Exercise set
a – Please decide whether each statement below agrees with the Big Data architectures passage, answering yes or no and quoting the deciding words from it.
(i) The Data Collector layer comes into play when multiple sources ingest data into the pipeline.
(ii) The Data Processing layer follows an Input, Process, Output workflow.
(iii) Recommender systems focus on storing data securely.
b – Answer these questions from the Big Data architectures passage.
(i) Which two contact center metrics are named?
(ii) What does Big Data Ingestion involve connecting to?
(iii) Which layer is where strong analytic processing takes place?

# Big Data Architectures 

Let's take an example, a company wants to start building up **Big Data architectures**.

**What can be a reason behind this shift?**

Companies nowadays collect a tremendous amount of data on their customers. From purchase history to social media commentary, customer insights may be collected across multiple touchpoints. In addition, contact center metrics such as average handling time and first contact resolution provide data on how the customer experience is affected by service practices. The task here is to take their Website logs and predict customer behaviour of consuming their services. Say for example, answering question like, how much time on an average a customer spents there, what products are hit most and where do their search ends.

**What tasks you think are invovled in building an architecture for handling this Big Data problem?**

The best way to propose a solution to a Big Data problem is to divide it into layers of operations. This course will describe on desigining Big Data Pipeline which itself consists of layers as follows:

1. Data Ingestion Layer
2. Data Collector Layer
3. Data Processing Layer
4. Data Storage Layer
5. Data Query Layer
6. Data Visualization Layer

Let's have a quick look to all the layers so that we can start up on building one of ours. Detailed explanation for each layer will be provided in their respective section.

![Big Data layerd architecture](images/layers.png "Big Data layerd architecture")

**1. Data Ingestion Layer**

Big Data Ingestion involves connecting to various data sources, extracting the data, and detecting the changed data. It's about moving data - and especially the unstructured data - from where it is originated, into a system where it can be stored and analyzed.

**2. Data Collector Layer**

Data Collector layer comes into play when there are multiple sources ingesting Data into your pipeline. Before starting any analysis it's necessary to collect all data sources into one and bring to a format which further pipeline can take easily without making the architecture complex. This can only happen when all the data ingestion is finally being collected at one place. Essentialy the focus is on the transportation of data from ingestion layer to rest of data pipeline. 

**3. Data Processing Layer**

This is layer where a Data Scientist can play with data as much desired. Keeping this in mind, the course will take up this layer from basic to advance level. Now, we have all the data in required format and next we need to design parallel processing on the data and  get some output to serve our purpose of the Data Analysis done so far. Workflow is very simple - Input --> Process --> Output.

**4. Data Storage Layer**

Storage becomes a challenge when the size of the data you are dealing with, becomes large. Several possible solutions can rescue from such problems. Finding a storage solution is very much important when the size of your data becomes large. This layer focuses on **"where to store such a large data in an efficient, scalable, easily accesible and secured manner"**.

**5. Data Query Layer**

This is the layer where strong analytic processing takes place. Data analytics is an
essential step which solved the inefficiencies of traditional data platforms to handle
large amounts of data related to interactive queries, ETL, storage and processing 

**6. Data Visualization Layer**

This layer focus on Big Data Visualization. We need something that will grab
people’s attention, pull them in, make your findings well-understood. This is the
where the data value is perceived by the user.

• **Dashboards** – Save, share, and communicate insights. It helps users generate
questions by revealing the depth, range, and content of their data stores.

• **Recommenders** - Recommender systems focus on the task of information
filtering, which deals with the delivery of items selected from a large collection
that the user is likely to find interesting or useful.





# Programming Models for Big Data

## Why do we need a Programming model?



Given the large volume of data, applications that work on big data need to distribute data on a cluster of processors, and processing has to be carried out in parallel for computation to complete in a reasonable amount of time

## What is the challenge for developers?

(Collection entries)
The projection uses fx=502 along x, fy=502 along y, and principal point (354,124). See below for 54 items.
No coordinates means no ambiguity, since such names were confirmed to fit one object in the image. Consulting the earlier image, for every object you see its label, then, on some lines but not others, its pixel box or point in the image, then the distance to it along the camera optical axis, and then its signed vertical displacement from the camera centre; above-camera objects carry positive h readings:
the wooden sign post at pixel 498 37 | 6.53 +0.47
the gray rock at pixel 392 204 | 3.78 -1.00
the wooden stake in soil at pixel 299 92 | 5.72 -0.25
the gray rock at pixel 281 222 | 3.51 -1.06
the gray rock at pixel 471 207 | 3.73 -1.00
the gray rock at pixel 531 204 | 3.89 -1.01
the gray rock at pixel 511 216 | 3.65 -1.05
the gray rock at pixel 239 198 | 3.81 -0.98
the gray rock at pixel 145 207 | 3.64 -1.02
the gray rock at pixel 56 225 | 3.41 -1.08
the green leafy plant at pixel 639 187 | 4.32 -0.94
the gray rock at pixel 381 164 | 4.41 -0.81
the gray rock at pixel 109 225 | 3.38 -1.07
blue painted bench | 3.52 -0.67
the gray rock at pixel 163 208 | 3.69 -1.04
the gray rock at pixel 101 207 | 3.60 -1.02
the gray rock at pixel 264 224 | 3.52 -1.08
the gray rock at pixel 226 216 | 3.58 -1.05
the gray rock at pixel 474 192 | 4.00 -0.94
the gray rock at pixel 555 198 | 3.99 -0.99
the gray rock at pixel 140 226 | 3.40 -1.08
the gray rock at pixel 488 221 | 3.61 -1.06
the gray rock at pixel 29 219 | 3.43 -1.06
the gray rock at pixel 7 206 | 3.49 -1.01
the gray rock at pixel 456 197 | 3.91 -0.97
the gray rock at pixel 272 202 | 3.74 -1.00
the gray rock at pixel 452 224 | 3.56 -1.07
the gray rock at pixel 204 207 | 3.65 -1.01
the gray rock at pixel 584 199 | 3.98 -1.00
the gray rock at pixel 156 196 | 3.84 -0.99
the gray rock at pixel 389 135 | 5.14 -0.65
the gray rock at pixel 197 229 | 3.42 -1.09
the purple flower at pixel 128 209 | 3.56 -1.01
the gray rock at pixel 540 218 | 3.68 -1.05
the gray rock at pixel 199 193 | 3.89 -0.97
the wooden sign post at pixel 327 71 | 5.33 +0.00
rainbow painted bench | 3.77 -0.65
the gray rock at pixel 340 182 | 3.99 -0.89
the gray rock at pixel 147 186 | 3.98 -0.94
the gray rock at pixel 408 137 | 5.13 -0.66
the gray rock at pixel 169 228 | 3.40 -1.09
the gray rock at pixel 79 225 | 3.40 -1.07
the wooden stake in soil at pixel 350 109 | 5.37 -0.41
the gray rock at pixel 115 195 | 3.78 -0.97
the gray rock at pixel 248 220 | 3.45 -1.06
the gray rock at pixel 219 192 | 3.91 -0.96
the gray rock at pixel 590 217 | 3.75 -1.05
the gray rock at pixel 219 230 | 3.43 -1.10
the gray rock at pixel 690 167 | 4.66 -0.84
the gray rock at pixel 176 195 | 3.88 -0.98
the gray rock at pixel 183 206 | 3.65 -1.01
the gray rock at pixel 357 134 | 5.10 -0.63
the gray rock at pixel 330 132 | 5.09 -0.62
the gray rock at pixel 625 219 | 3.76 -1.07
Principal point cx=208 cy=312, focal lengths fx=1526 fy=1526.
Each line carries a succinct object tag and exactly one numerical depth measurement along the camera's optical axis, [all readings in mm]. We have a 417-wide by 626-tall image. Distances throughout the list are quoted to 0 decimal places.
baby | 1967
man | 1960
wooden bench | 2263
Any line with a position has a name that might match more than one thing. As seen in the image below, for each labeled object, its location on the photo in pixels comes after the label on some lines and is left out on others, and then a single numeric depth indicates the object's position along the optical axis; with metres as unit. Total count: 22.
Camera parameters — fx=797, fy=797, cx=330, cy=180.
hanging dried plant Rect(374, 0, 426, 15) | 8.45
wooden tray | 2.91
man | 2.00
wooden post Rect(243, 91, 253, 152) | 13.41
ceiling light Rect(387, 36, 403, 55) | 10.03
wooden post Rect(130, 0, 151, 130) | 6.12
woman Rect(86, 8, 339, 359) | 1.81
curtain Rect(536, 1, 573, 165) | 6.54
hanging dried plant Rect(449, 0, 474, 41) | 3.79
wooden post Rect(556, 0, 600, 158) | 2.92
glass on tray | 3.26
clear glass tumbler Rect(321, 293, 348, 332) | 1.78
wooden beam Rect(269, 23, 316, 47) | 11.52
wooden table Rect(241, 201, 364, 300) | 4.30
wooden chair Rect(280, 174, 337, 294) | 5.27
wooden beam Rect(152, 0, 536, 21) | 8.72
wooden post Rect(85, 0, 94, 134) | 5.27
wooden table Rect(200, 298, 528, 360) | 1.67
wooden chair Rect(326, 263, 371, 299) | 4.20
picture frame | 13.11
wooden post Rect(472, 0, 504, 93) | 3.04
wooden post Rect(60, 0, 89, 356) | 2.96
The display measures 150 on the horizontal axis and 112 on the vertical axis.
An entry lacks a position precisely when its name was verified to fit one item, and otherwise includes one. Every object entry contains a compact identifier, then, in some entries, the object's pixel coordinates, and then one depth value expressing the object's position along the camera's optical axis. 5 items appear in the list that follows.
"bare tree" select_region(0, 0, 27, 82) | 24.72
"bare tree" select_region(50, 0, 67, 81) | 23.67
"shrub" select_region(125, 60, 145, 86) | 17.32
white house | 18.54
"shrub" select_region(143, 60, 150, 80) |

Answer section
a –
(i) Yes: "Data Collector layer comes into play when there are multiple sources ingesting Data into your pipeline."
(ii) Yes: "Workflow is very simple - Input --> Process --> Output."
(iii) No: "Recommender systems focus on the task of information filtering"

b –
(i) Average handling time and first contact resolution
(ii) Various data sources
(iii) The Data Query Layer